Del is still figuring out how to jack the radiator fan motor out of his neighbor's truck without being seen (and the pox on that guy's pit bull)!

Yes, a bipolar transistor requires a small base current to turn on the transistor. On the other hand FETs, MOSFETs, and their kind are voltage-mode devices, ie, a voltage (on the gate terminal) rather than a current turns on the device. Such devices do draw a transient current to charge the gate capacitance, but otherwise the gate draws practically no current at all.

An earlier poster mentioned using a MOSFET. You may wish to take a look at this Wiki page on a synchronous rectification.

That link on synchronous rectification looks very interesting.

Not sure how the wiring goes to set up the diode and MOSFET in parallel but there is a limited amount of possibilities. The key is that I need to be able to use the forward bias in the diode to switch on the MOSFET. I would like to try to set this up to test but I need a MOSFET. Could I find one in an old TV, because I have an old TV.

Mosfets require a gate voltage of about 4 up to 10 for full turn on, cant see where your 1Volt generators would operate in this system.

Schottky diode is the lowest forward voltage drop if you have to use any diode at all.

Basically your 1volt power generation is not very practical if generator speed should drop your output would be zilch

Hi KW,

A number of online surplus houses sell DC motors cheap - "cheap" (a relative term) here meaning a couple of bucks each or per package of 2-3. American Science & Surplus is one such vendor.

Some Ideas...

Low-RPM (un-geared), high-voltage (12-24V or higher) DC permanent-magnet (PM) motors are probably your best bet. If the motor runs at such-and-such RPM at rated voltage, chances are it will generate something near that same voltage when driven at the same RPM under no load.

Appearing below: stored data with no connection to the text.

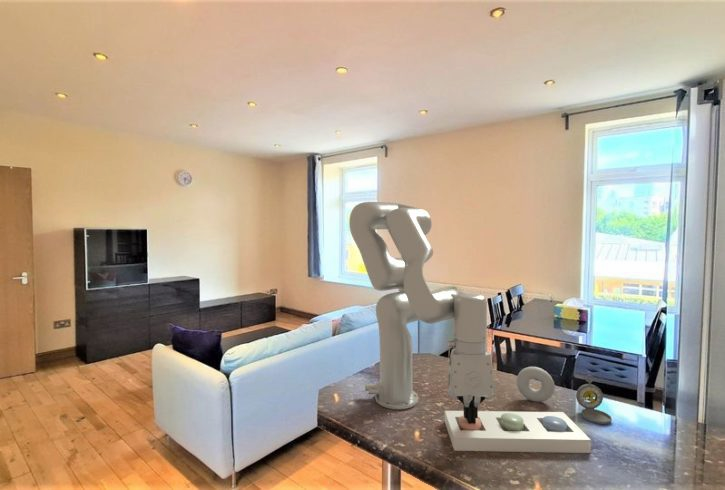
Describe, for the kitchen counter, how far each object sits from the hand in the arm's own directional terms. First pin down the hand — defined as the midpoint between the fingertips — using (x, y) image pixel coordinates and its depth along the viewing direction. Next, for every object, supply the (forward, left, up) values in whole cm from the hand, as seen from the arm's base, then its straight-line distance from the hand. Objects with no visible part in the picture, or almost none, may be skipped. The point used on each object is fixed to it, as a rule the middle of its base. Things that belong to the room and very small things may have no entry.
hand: (470, 420), depth 87 cm
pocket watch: (+35, +10, -4) cm, 37 cm away
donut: (+23, +18, -4) cm, 29 cm away
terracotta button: (0, 0, -2) cm, 2 cm away
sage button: (+10, 0, -1) cm, 10 cm away
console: (+10, 0, -4) cm, 11 cm away
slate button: (+20, 0, -2) cm, 20 cm away
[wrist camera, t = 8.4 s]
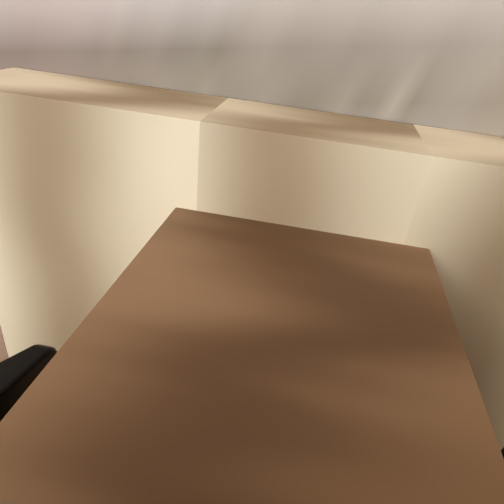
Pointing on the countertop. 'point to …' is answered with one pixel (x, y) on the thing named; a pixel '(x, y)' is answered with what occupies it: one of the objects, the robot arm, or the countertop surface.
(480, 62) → the countertop surface
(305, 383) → the walnut peg
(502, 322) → the birch board
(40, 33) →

Note: As this is an educational quest on your part, you don't really need to build your "wind farm" using lots of generators. A handful (two, really) will teach you the basic principles of linking generators together; using more generators will not teach you additional concepts, but it will cost you more money. On the other hand, having lots of generators on your model wind farm does add a certain coolness factor to the project...

For my part, I would use two high-output (high-voltage/high-current) DC PM motors rather than many small ones. And Schottky diodes. If you have a hobby store near you - one that sells RC model planes - you might find a good selection of props for your generators. If you're ambitious, you can even make your own props. Designing and building your own prop has educational value, especially if your goal is in designing an efficient one. And try different styles, say, a "wind-bucket" of the kind used by anemometers:

You can make one out of funnels and rods. If this were my project, I would build my own props and try different prop designs.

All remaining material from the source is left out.